Here's what happens when you send a prompt to vLLM:

Tokenizer breaks your text into token IDs
Embedding looks up each token's 768-dim vector + position vector
The scheduler admits your request if GPU memory allows (WAITING → RUNNING)
PagedAttention's block manager allocates KV cache blocks for your prompt
Prefill: All 12 attention layers process your full prompt at once (compute TTFT)
Decode loop: Each step generates one token. Attention reads from cached K,V. New K,V appended to blocks. Block manager allocates new blocks as needed.
When your request finishes, scheduler frees all KV blocks → other requests can use them
Detokenizer converts token IDs back to text → streamed to you

What I Built vs What vLLM Does

Every component I built from scratch maps directly to real vLLM source code:

My From-Scratch File	Real vLLM	What It Does
`tokenization_lab.py`	HuggingFace tokenizers	Text ↔ token IDs
`embedding_explorer.py`	Model embedding layers	Token IDs → vectors
`attention.py`	`vllm/attention/backends/`	Q/K/V computation, multi-head
`kv_cache.py`	KV cache infrastructure	Store and read K,V tensors
`block_manager.py`	`vllm/core/block_manager.py`	Allocate/free KV blocks
`paged_attention.py`	PagedAttention CUDA kernel	Attention over scattered blocks
`scheduler.py`	`vllm/core/scheduler.py`	3-queue scheduling, preemption
`continuous_batching.py`	vLLM engine loop	In-flight batching
`workload_simulator.py`	Production monitoring	ISL/OSL traffic analysis

Real Benchmarks (TinyLlama-1.1B on T4 GPU)

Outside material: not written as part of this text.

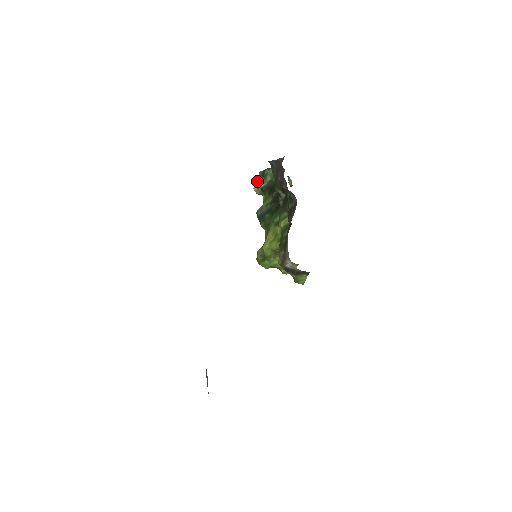
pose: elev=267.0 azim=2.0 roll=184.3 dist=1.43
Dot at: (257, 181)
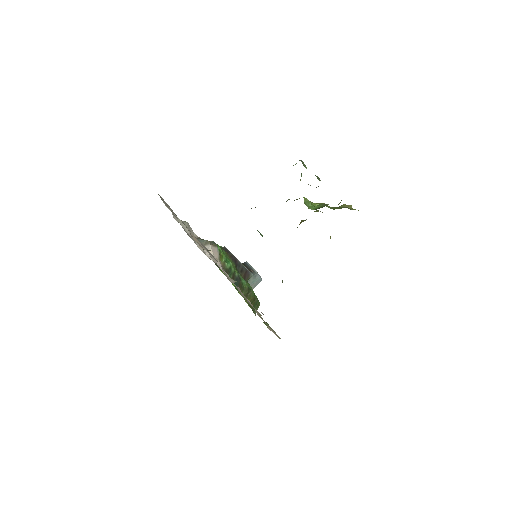
Dot at: occluded
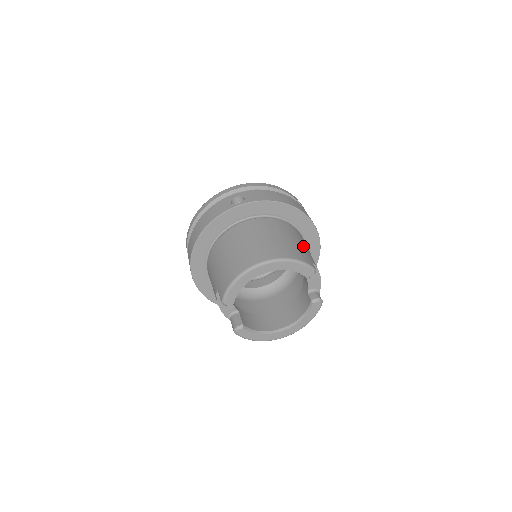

Running actual vLLM on a Google Colab T4 confirmed every prediction:

TTFT scales linearly with prompt length (prefill is compute-bound):


ISL=10: ~25ms | ISL=100: ~30ms | ISL=500: ~55ms | ISL=1000: ~95ms

Throughput scales with batch size (PagedAttention enables large batches):


Batch=1: ~180 tok/s | Batch=8: ~800 tok/s | Batch=32: ~2400 tok/s | Batch=64: ~2800 tok/s

15x throughput improvement from batch=1 to batch=64. This is only possible because PagedAttention doesn't waste memory on over-allocated KV caches.

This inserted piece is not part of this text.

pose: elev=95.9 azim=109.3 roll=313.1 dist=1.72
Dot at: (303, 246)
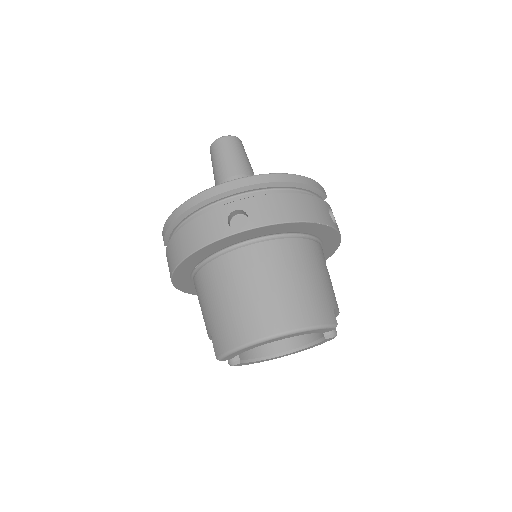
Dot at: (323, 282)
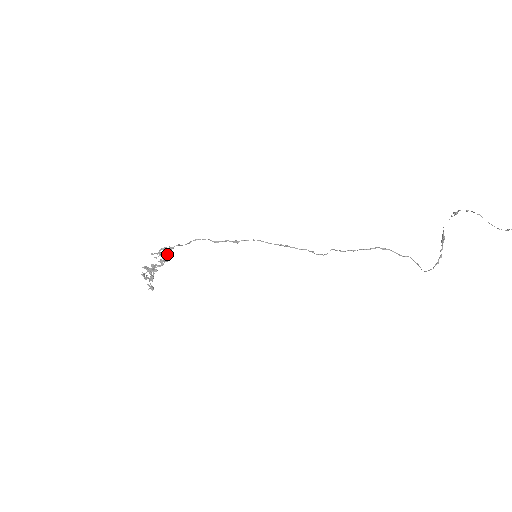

ISL/OSL 2D histogram reveals traffic shape -- the visualization from the Nvidia talk. Three distinct clusters emerge: summarization (high ISL, low OSL), chatbot (low ISL, medium OSL), and code generation (medium ISL, high OSL). This is the #1 diagnostic tool for LLM serving teams.

8. Key Takeaways

Tokens, not words. LLMs process subword pieces (~4 characters each). Code uses ~2x more tokens than English, effectively halving your context window.

Embeddings give tokens meaning. The input to the transformer is token_embedding + position_embedding -- a matrix of 768-dimensional vectors on the GPU.

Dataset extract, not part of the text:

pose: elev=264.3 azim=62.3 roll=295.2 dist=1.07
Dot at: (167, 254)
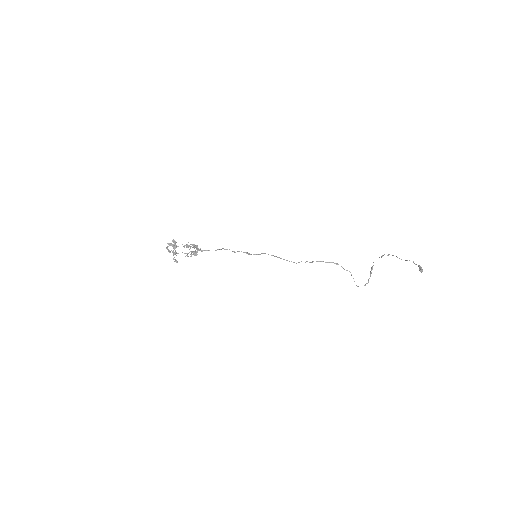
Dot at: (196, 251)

Attention = weighted averaging with a twist. Q matches against K, V provides the information. The causal mask enforces one-token-at-a-time generation. Multi-head attention learns 12 different relationship types simultaneously.

KV cache is the #1 optimization. Without it, generation is O(n^2). With it, O(n). But it trades compute for GPU memory. TTFT (prefill) grows with prompt length; ITL (decode) stays constant.

PagedAttention reduces memory waste from 81% to <1%. By allocating KV cache in 16-token blocks instead of contiguous max_seq_len chunks, vLLM serves 6.5x more concurrent users on the same GPU.

Continuous batching eliminates head-of-line blocking. Finished requests leave immediately, new ones join. No wasted GPU cycles. 2-4x throughput improvement.

GPU Memory = Model + KV Cache. Quantize the model (FP16→FP8→INT4) to free memory for more KV cache = more users = lower cost.